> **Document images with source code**
'''

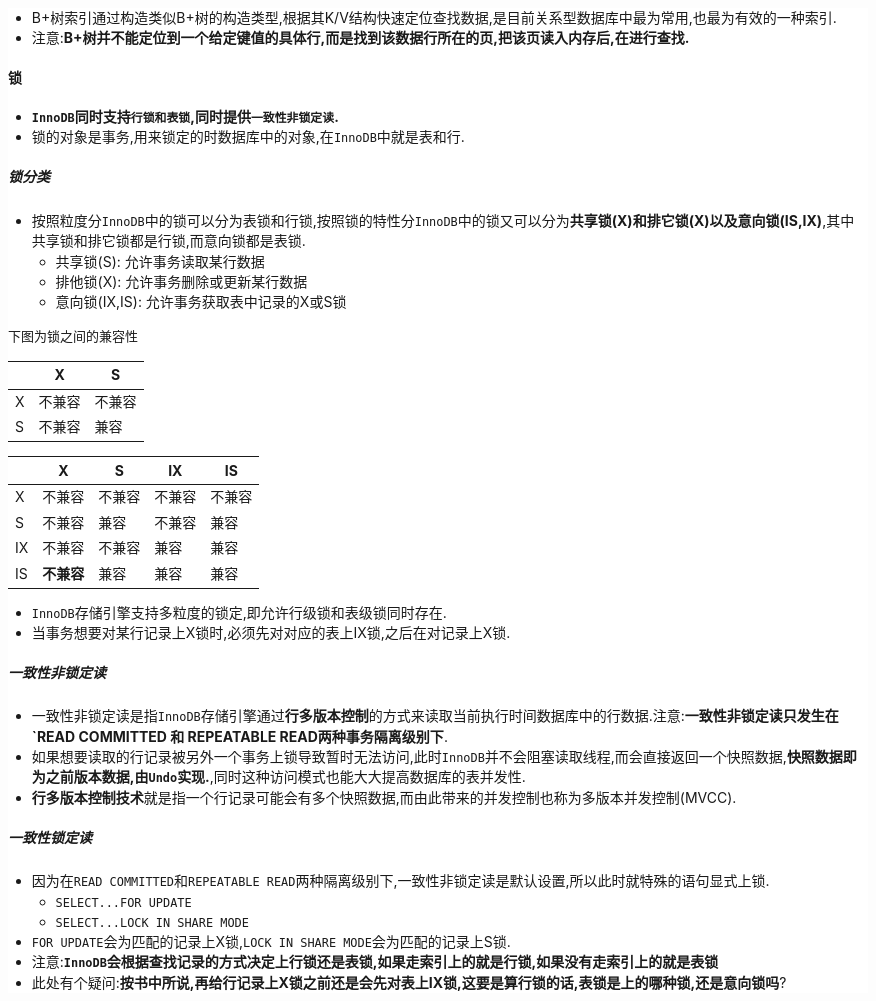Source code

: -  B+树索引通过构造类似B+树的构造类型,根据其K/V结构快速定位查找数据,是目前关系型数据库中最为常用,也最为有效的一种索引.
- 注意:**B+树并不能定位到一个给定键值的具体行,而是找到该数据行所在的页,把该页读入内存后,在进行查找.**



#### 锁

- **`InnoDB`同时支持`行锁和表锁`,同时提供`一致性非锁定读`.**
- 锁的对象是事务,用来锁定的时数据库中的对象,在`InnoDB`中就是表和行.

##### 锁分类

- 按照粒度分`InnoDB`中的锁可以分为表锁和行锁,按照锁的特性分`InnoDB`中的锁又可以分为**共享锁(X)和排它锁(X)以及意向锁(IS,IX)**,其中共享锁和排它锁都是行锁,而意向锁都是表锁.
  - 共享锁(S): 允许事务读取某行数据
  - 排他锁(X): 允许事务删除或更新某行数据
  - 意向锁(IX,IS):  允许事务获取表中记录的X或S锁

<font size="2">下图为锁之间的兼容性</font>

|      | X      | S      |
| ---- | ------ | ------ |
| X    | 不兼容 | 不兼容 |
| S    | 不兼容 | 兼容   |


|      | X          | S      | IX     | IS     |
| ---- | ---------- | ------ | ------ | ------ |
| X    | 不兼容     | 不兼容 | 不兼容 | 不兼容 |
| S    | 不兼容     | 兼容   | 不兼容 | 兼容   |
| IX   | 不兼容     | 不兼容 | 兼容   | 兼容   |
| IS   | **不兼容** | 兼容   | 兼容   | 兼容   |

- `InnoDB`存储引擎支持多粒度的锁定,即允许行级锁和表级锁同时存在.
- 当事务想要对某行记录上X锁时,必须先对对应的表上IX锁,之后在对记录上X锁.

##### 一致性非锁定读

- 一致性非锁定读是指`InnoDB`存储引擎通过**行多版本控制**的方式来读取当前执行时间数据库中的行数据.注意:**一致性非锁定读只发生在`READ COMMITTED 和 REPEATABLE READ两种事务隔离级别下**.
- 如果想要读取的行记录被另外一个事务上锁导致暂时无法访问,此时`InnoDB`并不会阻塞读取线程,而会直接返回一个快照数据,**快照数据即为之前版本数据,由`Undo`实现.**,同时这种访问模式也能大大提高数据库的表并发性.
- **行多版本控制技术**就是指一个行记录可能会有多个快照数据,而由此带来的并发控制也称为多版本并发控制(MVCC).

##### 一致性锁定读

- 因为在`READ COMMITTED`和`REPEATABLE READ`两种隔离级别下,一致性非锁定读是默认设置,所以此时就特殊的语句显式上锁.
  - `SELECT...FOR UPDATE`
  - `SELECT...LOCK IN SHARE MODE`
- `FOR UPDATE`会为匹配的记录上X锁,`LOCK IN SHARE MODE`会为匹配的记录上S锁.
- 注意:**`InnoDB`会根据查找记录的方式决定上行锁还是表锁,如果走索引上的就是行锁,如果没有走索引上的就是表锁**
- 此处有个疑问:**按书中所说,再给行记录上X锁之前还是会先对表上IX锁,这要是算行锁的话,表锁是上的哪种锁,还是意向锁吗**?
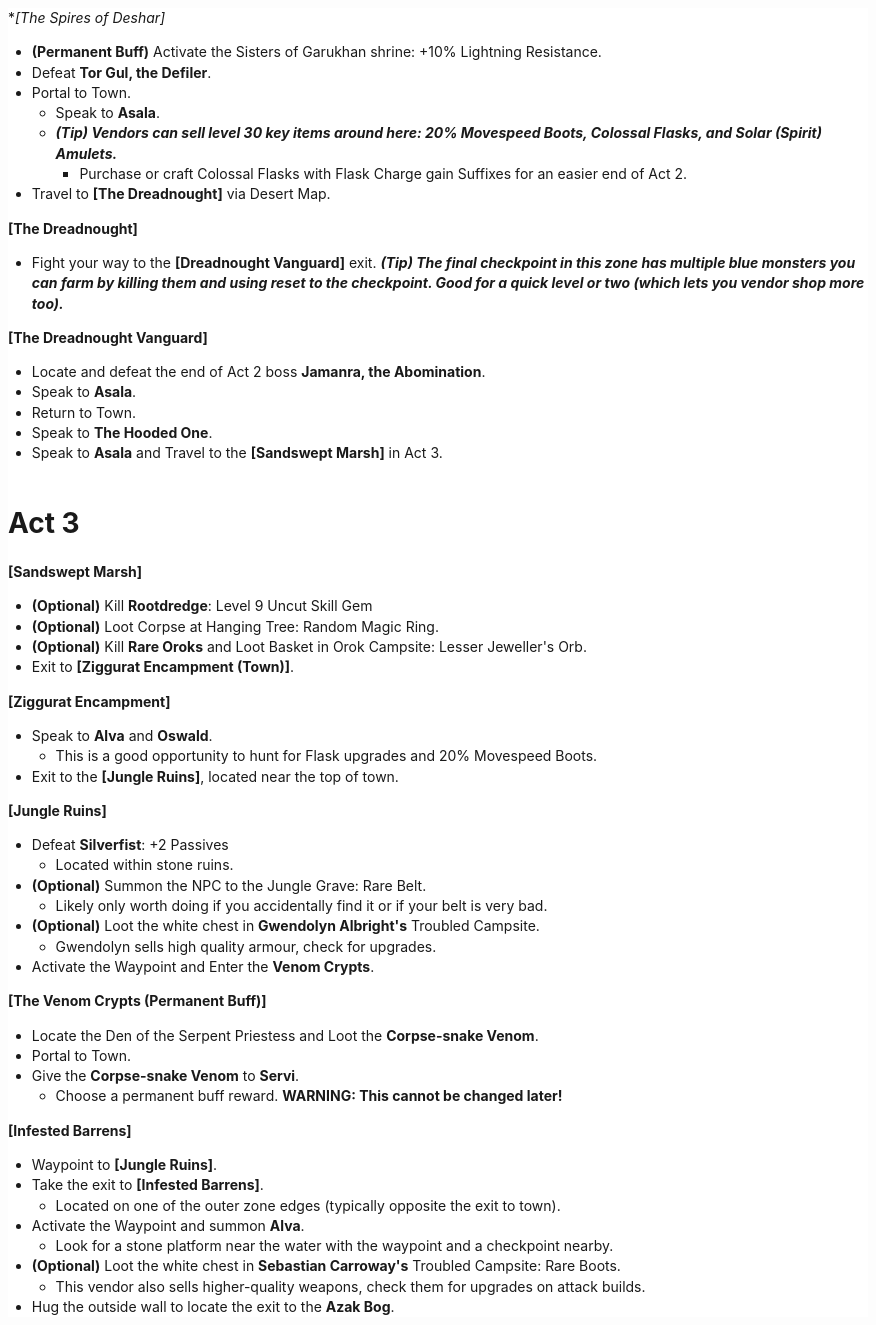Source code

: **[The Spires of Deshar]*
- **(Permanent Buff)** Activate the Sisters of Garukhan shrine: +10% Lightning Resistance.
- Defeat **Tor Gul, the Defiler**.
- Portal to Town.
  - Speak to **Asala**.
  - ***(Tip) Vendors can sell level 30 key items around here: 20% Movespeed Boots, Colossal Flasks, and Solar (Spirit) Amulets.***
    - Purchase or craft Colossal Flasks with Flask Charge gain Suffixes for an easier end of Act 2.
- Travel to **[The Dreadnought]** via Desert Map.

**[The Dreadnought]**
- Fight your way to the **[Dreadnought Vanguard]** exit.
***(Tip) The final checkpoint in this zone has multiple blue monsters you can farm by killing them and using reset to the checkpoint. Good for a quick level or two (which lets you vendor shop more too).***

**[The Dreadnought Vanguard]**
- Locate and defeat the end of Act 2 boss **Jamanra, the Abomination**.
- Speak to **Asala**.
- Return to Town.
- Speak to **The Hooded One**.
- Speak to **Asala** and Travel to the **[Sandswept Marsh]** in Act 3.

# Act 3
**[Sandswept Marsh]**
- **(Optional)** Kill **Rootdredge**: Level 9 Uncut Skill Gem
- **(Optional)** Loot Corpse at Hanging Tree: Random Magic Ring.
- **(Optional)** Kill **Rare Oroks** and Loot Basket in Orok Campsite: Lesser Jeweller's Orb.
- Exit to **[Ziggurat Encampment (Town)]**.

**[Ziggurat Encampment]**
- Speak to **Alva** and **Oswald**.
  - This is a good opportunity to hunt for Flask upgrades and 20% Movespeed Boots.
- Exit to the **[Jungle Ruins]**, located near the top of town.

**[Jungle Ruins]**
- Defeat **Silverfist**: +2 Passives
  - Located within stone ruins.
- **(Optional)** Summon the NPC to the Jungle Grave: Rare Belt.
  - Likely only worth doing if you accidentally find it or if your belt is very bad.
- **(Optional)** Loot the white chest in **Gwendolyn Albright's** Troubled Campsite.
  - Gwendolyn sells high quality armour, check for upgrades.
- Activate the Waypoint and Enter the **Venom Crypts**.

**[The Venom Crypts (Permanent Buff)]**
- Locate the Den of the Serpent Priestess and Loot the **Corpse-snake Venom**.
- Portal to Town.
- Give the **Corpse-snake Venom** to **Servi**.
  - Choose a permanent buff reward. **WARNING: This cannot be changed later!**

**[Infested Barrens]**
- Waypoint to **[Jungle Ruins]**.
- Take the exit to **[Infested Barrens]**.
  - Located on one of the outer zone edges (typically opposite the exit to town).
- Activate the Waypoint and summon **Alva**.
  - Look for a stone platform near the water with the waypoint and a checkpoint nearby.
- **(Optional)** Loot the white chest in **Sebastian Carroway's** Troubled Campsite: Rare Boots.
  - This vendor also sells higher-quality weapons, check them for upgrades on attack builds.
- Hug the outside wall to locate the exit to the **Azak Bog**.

'''

Your reply should restate every entry exactly, with the pictures left out.

> **ANSWER TO THIS EXERCISE**
Source code

: -  B+树索引通过构造类似B+树的构造类型,根据其K/V结构快速定位查找数据,是目前关系型数据库中最为常用,也最为有效的一种索引.
- 注意:**B+树并不能定位到一个给定键值的具体行,而是找到该数据行所在的页,把该页读入内存后,在进行查找.**



#### 锁

- **`InnoDB`同时支持`行锁和表锁`,同时提供`一致性非锁定读`.**
- 锁的对象是事务,用来锁定的时数据库中的对象,在`InnoDB`中就是表和行.

##### 锁分类

- 按照粒度分`InnoDB`中的锁可以分为表锁和行锁,按照锁的特性分`InnoDB`中的锁又可以分为**共享锁(X)和排它锁(X)以及意向锁(IS,IX)**,其中共享锁和排它锁都是行锁,而意向锁都是表锁.
  - 共享锁(S): 允许事务读取某行数据
  - 排他锁(X): 允许事务删除或更新某行数据
  - 意向锁(IX,IS):  允许事务获取表中记录的X或S锁

<font size="2">下图为锁之间的兼容性</font>

|      | X      | S      |
| ---- | ------ | ------ |
| X    | 不兼容 | 不兼容 |
| S    | 不兼容 | 兼容   |


|      | X          | S      | IX     | IS     |
| ---- | ---------- | ------ | ------ | ------ |
| X    | 不兼容     | 不兼容 | 不兼容 | 不兼容 |
| S    | 不兼容     | 兼容   | 不兼容 | 兼容   |
| IX   | 不兼容     | 不兼容 | 兼容   | 兼容   |
| IS   | **不兼容** | 兼容   | 兼容   | 兼容   |

- `InnoDB`存储引擎支持多粒度的锁定,即允许行级锁和表级锁同时存在.
- 当事务想要对某行记录上X锁时,必须先对对应的表上IX锁,之后在对记录上X锁.

##### 一致性非锁定读

- 一致性非锁定读是指`InnoDB`存储引擎通过**行多版本控制**的方式来读取当前执行时间数据库中的行数据.注意:**一致性非锁定读只发生在`READ COMMITTED 和 REPEATABLE READ两种事务隔离级别下**.
- 如果想要读取的行记录被另外一个事务上锁导致暂时无法访问,此时`InnoDB`并不会阻塞读取线程,而会直接返回一个快照数据,**快照数据即为之前版本数据,由`Undo`实现.**,同时这种访问模式也能大大提高数据库的表并发性.
- **行多版本控制技术**就是指一个行记录可能会有多个快照数据,而由此带来的并发控制也称为多版本并发控制(MVCC).

##### 一致性锁定读

- 因为在`READ COMMITTED`和`REPEATABLE READ`两种隔离级别下,一致性非锁定读是默认设置,所以此时就特殊的语句显式上锁.
  - `SELECT...FOR UPDATE`
  - `SELECT...LOCK IN SHARE MODE`
- `FOR UPDATE`会为匹配的记录上X锁,`LOCK IN SHARE MODE`会为匹配的记录上S锁.
- 注意:**`InnoDB`会根据查找记录的方式决定上行锁还是表锁,如果走索引上的就是行锁,如果没有走索引上的就是表锁**
- 此处有个疑问:**按书中所说,再给行记录上X锁之前还是会先对表上IX锁,这要是算行锁的话,表锁是上的哪种锁,还是意向锁吗**?
Source code

: **[The Spires of Deshar]*
- **(Permanent Buff)** Activate the Sisters of Garukhan shrine: +10% Lightning Resistance.
- Defeat **Tor Gul, the Defiler**.
- Portal to Town.
  - Speak to **Asala**.
  - ***(Tip) Vendors can sell level 30 key items around here: 20% Movespeed Boots, Colossal Flasks, and Solar (Spirit) Amulets.***
    - Purchase or craft Colossal Flasks with Flask Charge gain Suffixes for an easier end of Act 2.
- Travel to **[The Dreadnought]** via Desert Map.

**[The Dreadnought]**
- Fight your way to the **[Dreadnought Vanguard]** exit.
***(Tip) The final checkpoint in this zone has multiple blue monsters you can farm by killing them and using reset to the checkpoint. Good for a quick level or two (which lets you vendor shop more too).***

**[The Dreadnought Vanguard]**
- Locate and defeat the end of Act 2 boss **Jamanra, the Abomination**.
- Speak to **Asala**.
- Return to Town.
- Speak to **The Hooded One**.
- Speak to **Asala** and Travel to the **[Sandswept Marsh]** in Act 3.

# Act 3
**[Sandswept Marsh]**
- **(Optional)** Kill **Rootdredge**: Level 9 Uncut Skill Gem
- **(Optional)** Loot Corpse at Hanging Tree: Random Magic Ring.
- **(Optional)** Kill **Rare Oroks** and Loot Basket in Orok Campsite: Lesser Jeweller's Orb.
- Exit to **[Ziggurat Encampment (Town)]**.

**[Ziggurat Encampment]**
- Speak to **Alva** and **Oswald**.
  - This is a good opportunity to hunt for Flask upgrades and 20% Movespeed Boots.
- Exit to the **[Jungle Ruins]**, located near the top of town.

**[Jungle Ruins]**
- Defeat **Silverfist**: +2 Passives
  - Located within stone ruins.
- **(Optional)** Summon the NPC to the Jungle Grave: Rare Belt.
  - Likely only worth doing if you accidentally find it or if your belt is very bad.
- **(Optional)** Loot the white chest in **Gwendolyn Albright's** Troubled Campsite.
  - Gwendolyn sells high quality armour, check for upgrades.
- Activate the Waypoint and Enter the **Venom Crypts**.

**[The Venom Crypts (Permanent Buff)]**
- Locate the Den of the Serpent Priestess and Loot the **Corpse-snake Venom**.
- Portal to Town.
- Give the **Corpse-snake Venom** to **Servi**.
  - Choose a permanent buff reward. **WARNING: This cannot be changed later!**

**[Infested Barrens]**
- Waypoint to **[Jungle Ruins]**.
- Take the exit to **[Infested Barrens]**.
  - Located on one of the outer zone edges (typically opposite the exit to town).
- Activate the Waypoint and summon **Alva**.
  - Look for a stone platform near the water with the waypoint and a checkpoint nearby.
- **(Optional)** Loot the white chest in **Sebastian Carroway's** Troubled Campsite: Rare Boots.
  - This vendor also sells higher-quality weapons, check them for upgrades on attack builds.
- Hug the outside wall to locate the exit to the **Azak Bog**.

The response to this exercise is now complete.